Could Johanna Konta become Britain's first female Grand Slam tennis champion for 40 years?
Could last year's semi-final win this year's Australian Open?
The spirit of 1977 might be about to return, but 40 years on it won’t have anything to do with the Sex Pistols’ God Save the Queen. For tennis fans there is an even more shocking prospect: a British woman could become a grand slam singles champion.
Johanna Konta, 25, whose only vice is ice cream, is Britain’s best female tennis player since Virginia Wade, who won Wimbledon in 1977.

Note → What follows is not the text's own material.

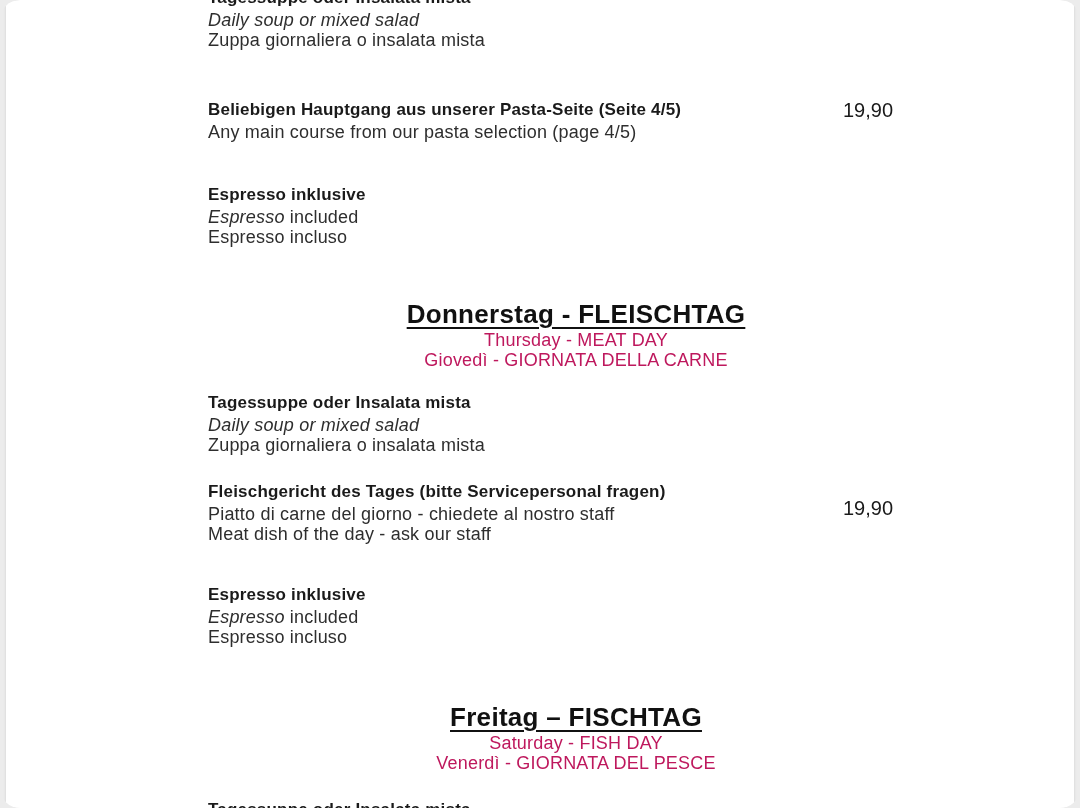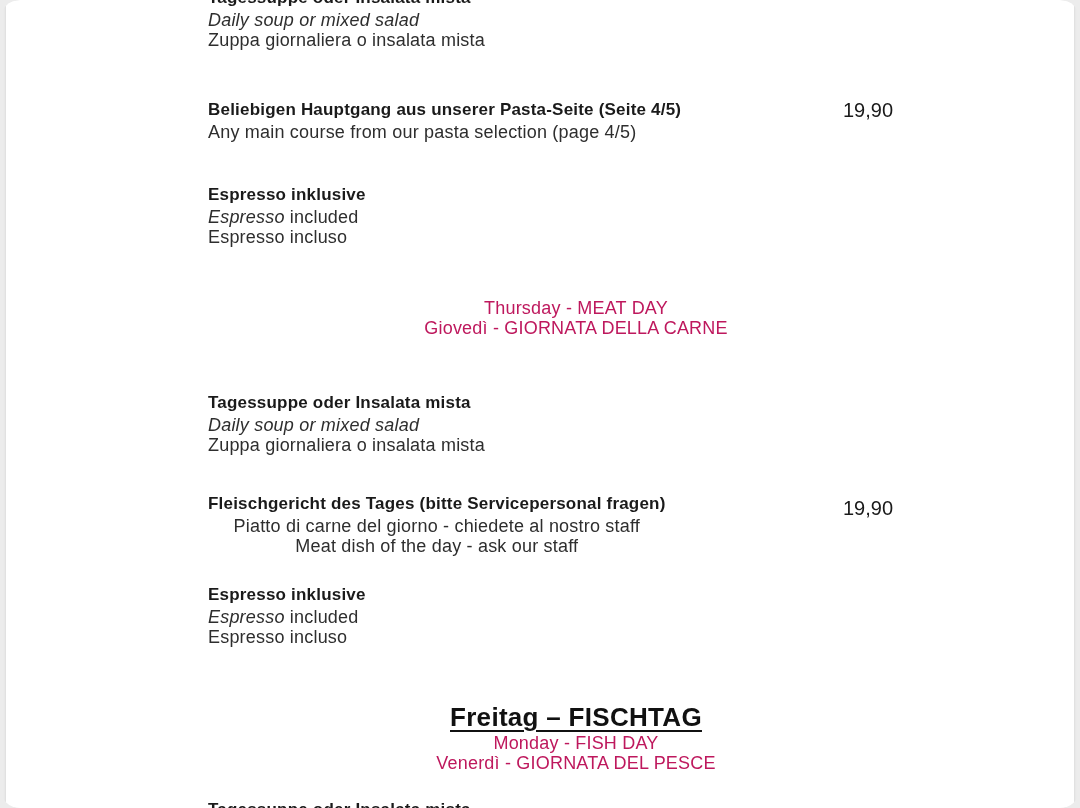"Donnerstag - FLEISCHTAG" div.day-title { html: none -> <div>Donnerstag - FLEISCHTAG</div> }
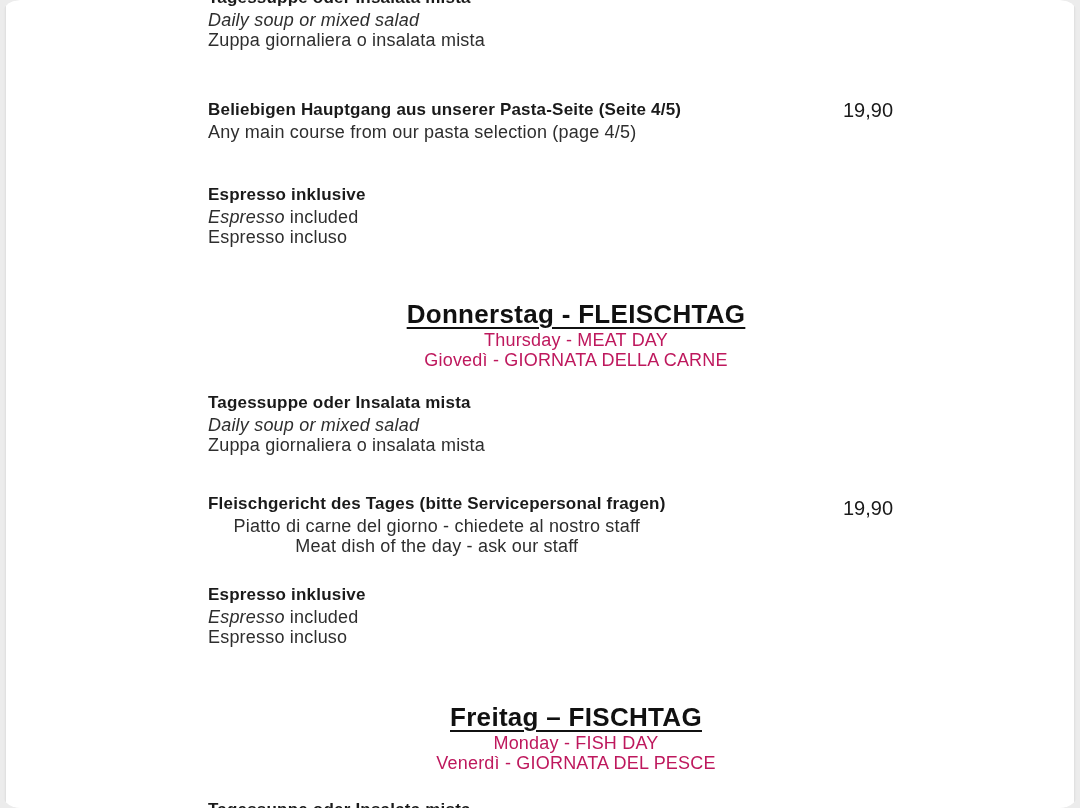"Fleischgericht des Tages (bitte" .b5 { text-align: center -> none; top: 492px -> 480px }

Last year she became the first British woman to break into the world’s top ten since Jo Durie in 1984. Can Konta, who was beaten in the semi-finals of the Australian Open last year, now go further still? “I believe I can compete with the best in the world, and if that’s going to result in a grand slam victory, I don’t know,” she says, at the National Tennis Centre in Roehampton, southwest London. “But as long as I can keep putting myself in situations where I can compete at my best, I will give myself a shot.”
Konta has turned into a force as mentally resilient as anyone in the sport. And much of that transformation has been thanks to her Spanish “mind coach”, Juan Coto, who died in November at the age of just 47.
“I’m a firm believer in having to go through certain experiences to be able to deal with what’s going to happen in the future,” says Konta, who has said that Coto “is still very much a part of everything I do”.
It was in late 2014 that she started working with Coto, whose other clients included hedge-fund managers, lawyers and entrepreneurs, and soon after that she began her speedy rise up the rankings.
As recently as June 2015, she was ranked 147 in the world. One of the ideas he gave Konta was to make a daily list of the little things in life she appreciates: the food on the shelves of the local supermarket, or something as simple as fresh air or sunshine.
If she has had “a crap day”, she says that her daily list of gratitude helps her to maintain a sense of perspective.
It certainly seems to keep her feet on the ground. Born in Australia to Hungarian parents, a hotelier and a dentist, Konta came to the UK when she was 14 to further her development as a tennis player, and her family has stayed here since.
“Great Britain is my home and that’s where my heart is,” says Konta, who became a British citizen in 2012. “It’s where I grew up, essentially.”
She’s modest about her new high profile. “If I’m wearing civilian clothes, no one knows who I am,” she says. “I avoid the Tube when I’m in London, not because I might be swamped with people asking for my autograph, but because it’s a germ-box. If I’m recognised anywhere, it’s probably at home in Eastbourne.”
Was there a moment when she suddenly felt like an elite player? “It wasn’t as black and white as that. But I’m continuously pushing myself, physically, mentally and emotionally. It’s like when you’re wringing out a towel and you want to squeeze out every last drop. I want to improve every aspect of myself. I’m enjoying that process. I have to say, it does bring me a lot of joy.”